# PROBLEM TO SOLVE
Report every line in the listing that contains the string "Flickner".

==== DATA TO USE ====

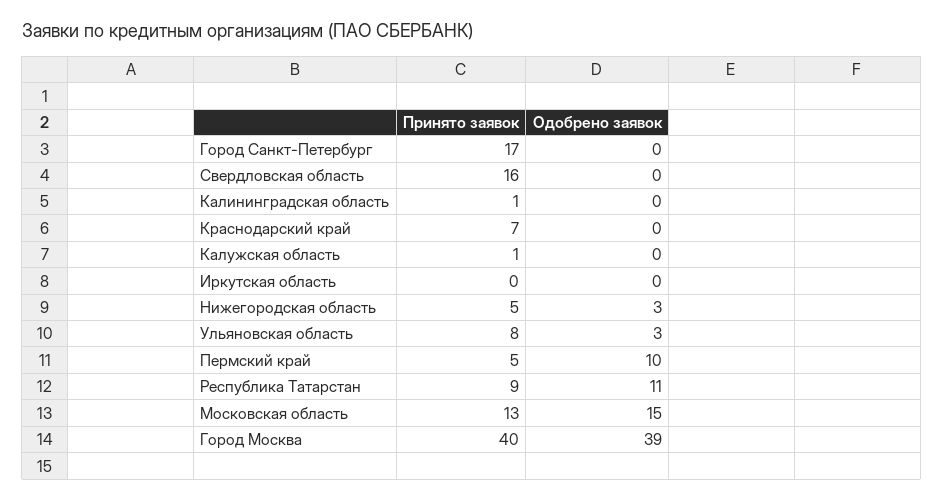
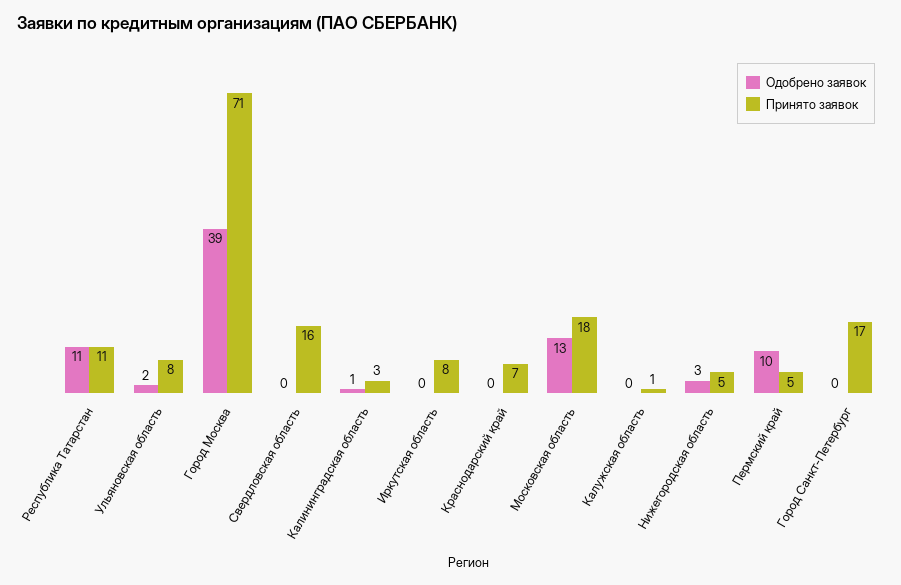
  {
    "Принято заявок": {
      "Город Санкт-Петербург": 17,
      "Свердловская область": 16,
-     "Калининградская область": 1,
+     "Калининградская область": 3,
      "Краснодарский край": 7,
      "Калужская область": 1,
-     "Иркутская область": 0,
+     "Иркутская область": 8,
      "Нижегородская область": 5,
      "Ульяновская область": 8,
      "Пермский край": 5,
-     "Республика Татарстан": 9,
+     "Республика Татарстан": 11,
-     "Московская область": 13,
+     "Московская область": 18,
-     "Город Москва": 40
+     "Город Москва": 71
    },
    "Одобрено заявок": {
      "Город Санкт-Петербург": 0,
      "Свердловская область": 0,
-     "Калининградская область": 0,
+     "Калининградская область": 1,
      "Краснодарский край": 0,
      "Калужская область": 0,
      "Иркутская область": 0,
      "Нижегородская область": 3,
-     "Ульяновская область": 3,
+     "Ульяновская область": 2,
      "Пермский край": 10,
      "Республика Татарстан": 11,
-     "Московская область": 15,
+     "Московская область": 13,
      "Город Москва": 39
    }
  }

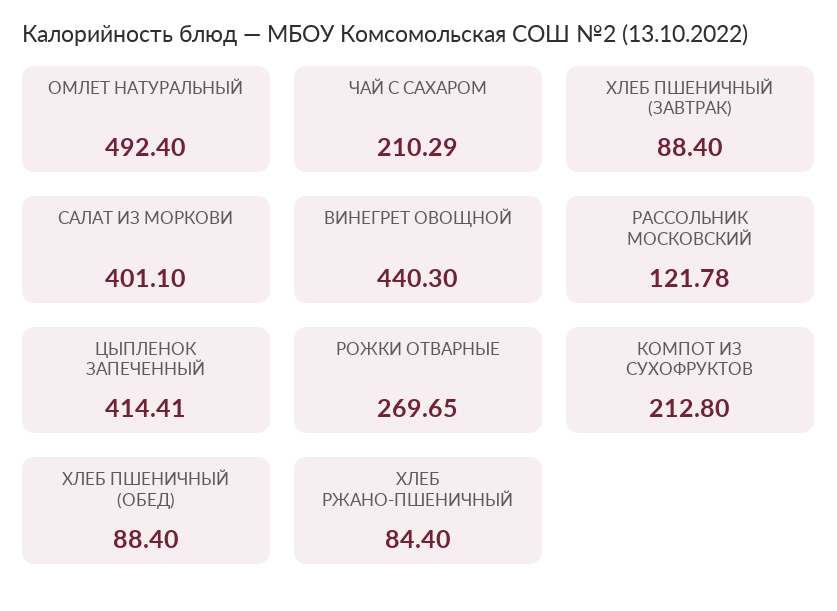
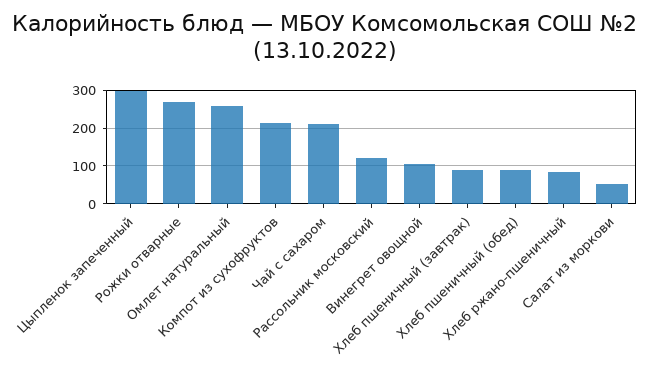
  {
-   "ОМЛЕТ НАТУРАЛЬНЫЙ": 492.4,
+   "ОМЛЕТ НАТУРАЛЬНЫЙ": 260,
    "ЧАЙ С САХАРОМ": 210.29,
    "ХЛЕБ ПШЕНИЧНЫЙ (ЗАВТРАК)": 88.4,
-   "САЛАТ ИЗ МОРКОВИ": 401.1,
+   "САЛАТ ИЗ МОРКОВИ": 60,
-   "ВИНЕГРЕТ ОВОЩНОЙ": 440.3,
+   "ВИНЕГРЕТ ОВОЩНОЙ": 100,
    "РАССОЛЬНИК МОСКОВСКИЙ": 121.78,
-   "ЦЫПЛЕНОК ЗАПЕЧЕННЫЙ": 414.41,
+   "ЦЫПЛЕНОК ЗАПЕЧЕННЫЙ": 300,
    "РОЖКИ ОТВАРНЫЕ": 269.65,
    "КОМПОТ ИЗ СУХОФРУКТОВ": 212.8,
    "ХЛЕБ ПШЕНИЧНЫЙ (ОБЕД)": 88.4,
    "ХЛЕБ РЖАНО-ПШЕНИЧНЫЙ": 84.4
  }

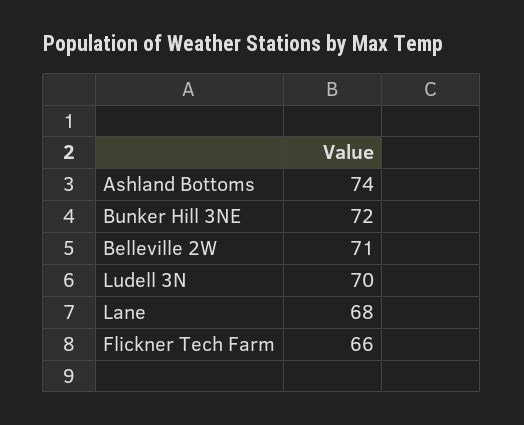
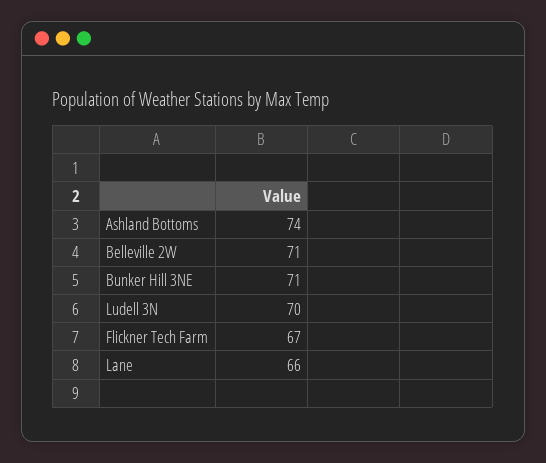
  {
    "Ashland Bottoms": 74,
-   "Bunker Hill 3NE": 72,
+   "Bunker Hill 3NE": 71,
    "Belleville 2W": 71,
    "Ludell 3N": 70,
-   "Lane": 68,
+   "Lane": 66,
-   "Flickner Tech Farm": 66
+   "Flickner Tech Farm": 67
  }

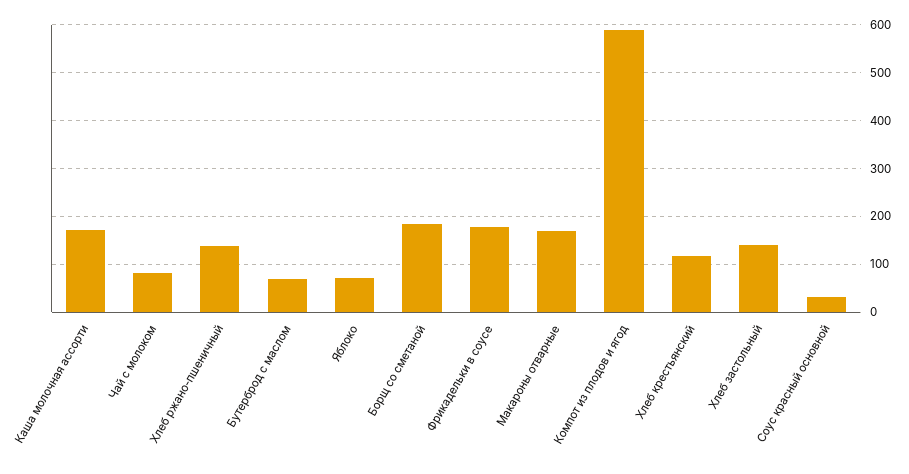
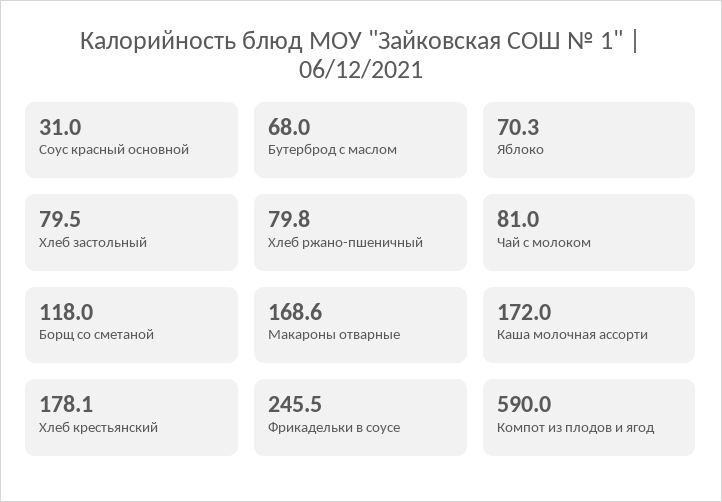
  {
    "Каша молочная ассорти": 172,
    "Чай с молоком": 81,
-   "Хлеб ржано-пшеничный": 140,
+   "Хлеб ржано-пшеничный": 79.8,
    "Бутерброд с маслом": 68,
    "Яблоко": 70.3,
-   "Борщ со сметаной": 180,
+   "Борщ со сметаной": 118,
-   "Фрикадельки в соусе": 180,
+   "Фрикадельки в соусе": 245.5,
    "Макароны отварные": 168.6,
    "Компот из плодов и ягод": 590,
-   "Хлеб крестьянский": 120,
+   "Хлеб крестьянский": 178.1,
-   "Хлеб застольный": 140,
+   "Хлеб застольный": 79.5,
    "Соус красный основной": 31
  }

====

# EXERCISE OUTPUT
-   "Flickner Tech Farm": 66
+   "Flickner Tech Farm": 67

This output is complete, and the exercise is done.